In addition to setting money aside for housing repairs and purchases, the supervisors agreed to spend about $11.6 million on projects to improve water quality and encourage outdoors activity.
The board allocated $2 million for the Iowa Confluence Water Trails project, a major downtown development that would modify the two low-head dams to create surfing and kayaking on the Des Moines River. The total project, with a projected budget about $125 million, also will include boat launches and a calm-water area where paddlers can take a break from the rapids.
The board agreed to spend $2 million to assist in the purchase of 1,000 acres north of Grimes for the Brenton Slough/Beaver Creek Greenway. The board also agreed to spend $2 million on the Walnut Creek Regional Basin project, which will create a lake or basin in Grimes or Urbandale to hold excess water from Walnut Creek, helping prevent floods that cause property damage downstream in Windsor Heights and Clive.
The county allocated about $10 million to health care programs, with most of the money going toward mental health. In addition to the funds for psychiatric urgent care, the board voted to give $2 million to Eyerly Ball, a UnityPoint nonprofit that provides mental health services.
The board allocated some of the money to general priorities without identifying a specific recipient. It set aside about $1.8 million for mental health workforce needs and another $1 million for the nursing workforce.
Cahill told the Des Moines Register that some of the county’s money will go into funding pools, with additional funding from nonprofits and other local governments. He said local leaders will alter determine how to allocate that spending.
“There’s still some dotting of the i’s, crossing of the t’s,” he said.
The board allocated about $3.6 million to helping disadvantaged communities, with about $2.6 million of that going to the United Way of Central Iowa. Another $500,000 is going to 6th Avenue Corridor Development in north Des Moines.

Your tasks.
1. In the county spending text, swap "kayaking" for "rafting" and write out the passage that opens with the words containing "In addition to setting" and closes with "from the rapids.".
2. Answer these questions from the county spending text:
(a) How much did the board allocate for the Iowa Confluence Water Trails project?
(b) How many acres north of Grimes would the board's money help purchase?
(c) About how much is going to the United Way of Central Iowa?
The material after this text comes from an unrelated source.

Information shown.
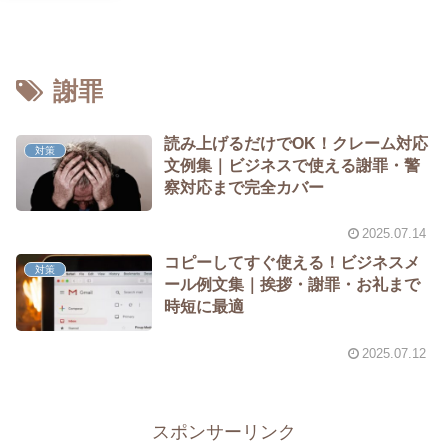
謝罪
読み上げるだけでOK！クレーム対応
対策
文例集｜ビジネスで使える謝罪・警
察対応まで完全カバー
2025.07.14
コピーしてすぐ使える！ビジネスメ
対策
ール例文集｜挨拶・謝罪・お礼まで
時短に最適
2025.07.12
スポンサーリンク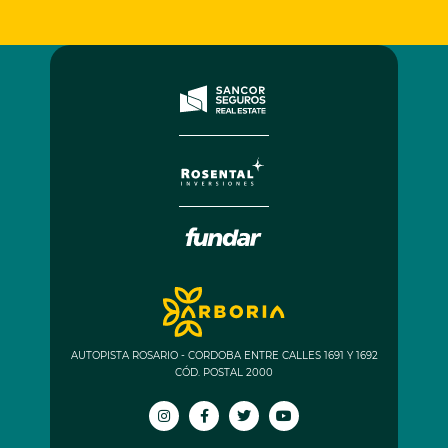
AUTOPISTA ROSARIO - CORDOBA ENTRE CALLES 1691 Y 1692
CÓD. POSTAL 2000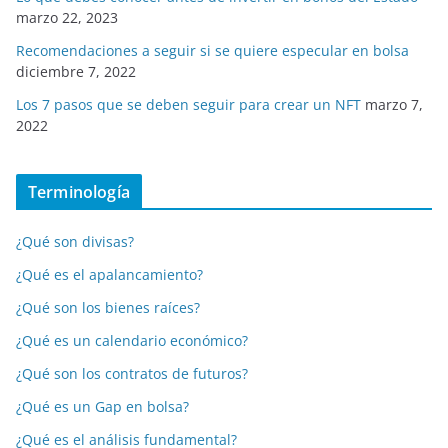
marzo 22, 2023
Recomendaciones a seguir si se quiere especular en bolsa
diciembre 7, 2022
Los 7 pasos que se deben seguir para crear un NFT
marzo 7,
2022
Terminología
¿Qué son divisas?
¿Qué es el apalancamiento?
¿Qué son los bienes raíces?
¿Qué es un calendario económico?
¿Qué son los contratos de futuros?
¿Qué es un Gap en bolsa?
¿Qué es el análisis fundamental?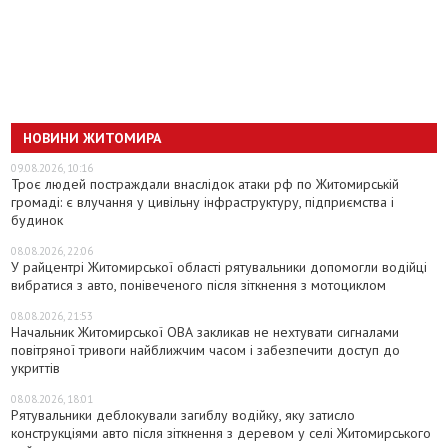
НОВИНИ ЖИТОМИРА
09.08.2026, 10:16
Троє людей постраждали внаслідок атаки рф по Житомирській
громаді: є влучання у цивільну інфраструктуру, підприємства і
будинок
08.08.2026, 22:06
У райцентрі Житомирської області рятувальники допомогли водійці
вибратися з авто, понівеченого після зіткнення з мотоциклом
08.08.2026, 21:53
Начальник Житомирської ОВА закликав не нехтувати сигналами
повітряної тривоги найближчим часом і забезпечити доступ до
укриттів
08.08.2026, 18:01
Рятувальники деблокували загиблу водійку, яку затисло
конструкціями авто після зіткнення з деревом у селі Житомирського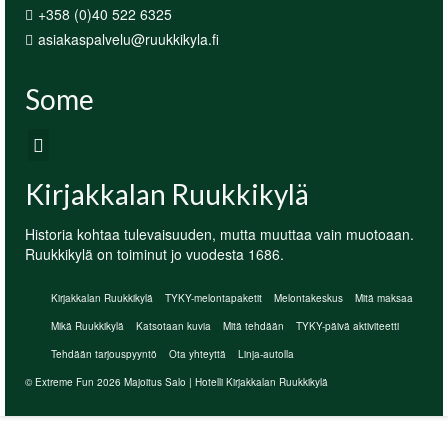
+358 (0)40 522 6325
asiakaspalvelu@ruukkikyla.fi
Some
Kirjakkalan Ruukkikylä
Historia kohtaa tulevaisuuden, mutta muuttaa vain muotoaan.
Ruukkikylä on toiminut jo vuodesta 1686.
Kirjakkalan Ruukkikylä
TYKY-melontapaketit
Melontakeskus
Mitä maksaa
Mikä Ruukkikylä
Katsotaan kuvia
Mitä tehdään
TYKY-päivä aktiviteetti
Tehdään tarjouspyyntö
Ota yhteyttä
Linja-autolla
© Extreme Fun 2026 Majoitus Salo | Hotelli Kirjakkalan Ruukkikylä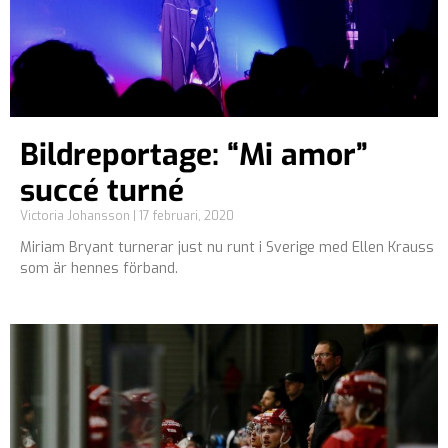
Bildreportage: “Mi amor”
succé turné
Victoria Johansson
17 februari, 2020
Miriam Bryant turnerar just nu runt i Sverige med Ellen Krauss
som är hennes förband.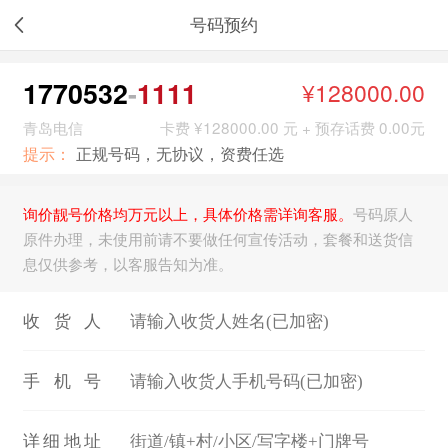
号码预约
1770532
1111
¥128000.00
青岛电信
卡费 ¥128000.00 元 + 预存话费 0.00元
提示：
正规号码，无协议，资费任选
询价靓号价格均万元以上，具体价格需详询客服。
号码原人
原件办理，未使用前请不要做任何宣传活动，套餐和送货信
息仅供参考，以客服告知为准。
收货人
手机号
详细地址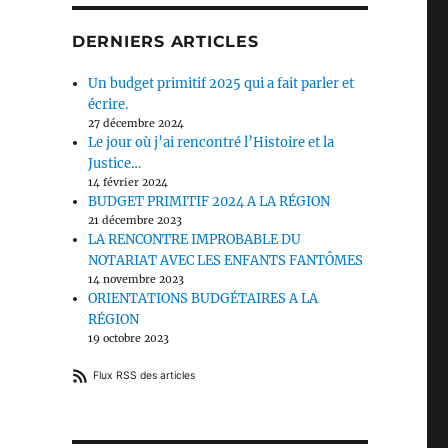
DERNIERS ARTICLES
Un budget primitif 2025 qui a fait parler et
écrire.
27 décembre 2024
Le jour où j’ai rencontré l’Histoire et la
Justice…
14 février 2024
BUDGET PRIMITIF 2024 A LA RÉGION
21 décembre 2023
LA RENCONTRE IMPROBABLE DU
NOTARIAT AVEC LES ENFANTS FANTÔMES
14 novembre 2023
ORIENTATIONS BUDGÉTAIRES A LA
RÉGION
19 octobre 2023
Flux RSS des articles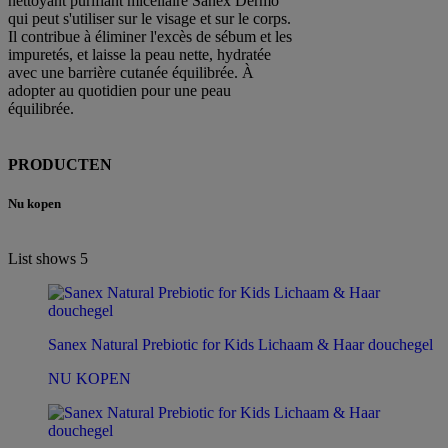
nettoyant purifiant micellaire Sanex Dermo
qui peut s'utiliser sur le visage et sur le corps.
Il contribue à éliminer l'excès de sébum et les
impuretés, et laisse la peau nette, hydratée
avec une barrière cutanée équilibrée. À
adopter au quotidien pour une peau
équilibrée.
PRODUCTEN
Nu kopen
List shows
5
Sanex Natural Prebiotic for Kids Lichaam & Haar douchegel
NU KOPEN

Expected results.
1.
In addition to setting money aside for housing repairs and purchases, the supervisors agreed to spend about $11.6 million on projects to improve water quality and encourage outdoors activity.
The board allocated $2 million for the Iowa Confluence Water Trails project, a major downtown development that would modify the two low-head dams to create surfing and rafting on the Des Moines River. The total project, with a projected budget about $125 million, also will include boat launches and a calm-water area where paddlers can take a break from the rapids.

2.
(a) $2 million
(b) 1,000 acres
(c) About $2.6 million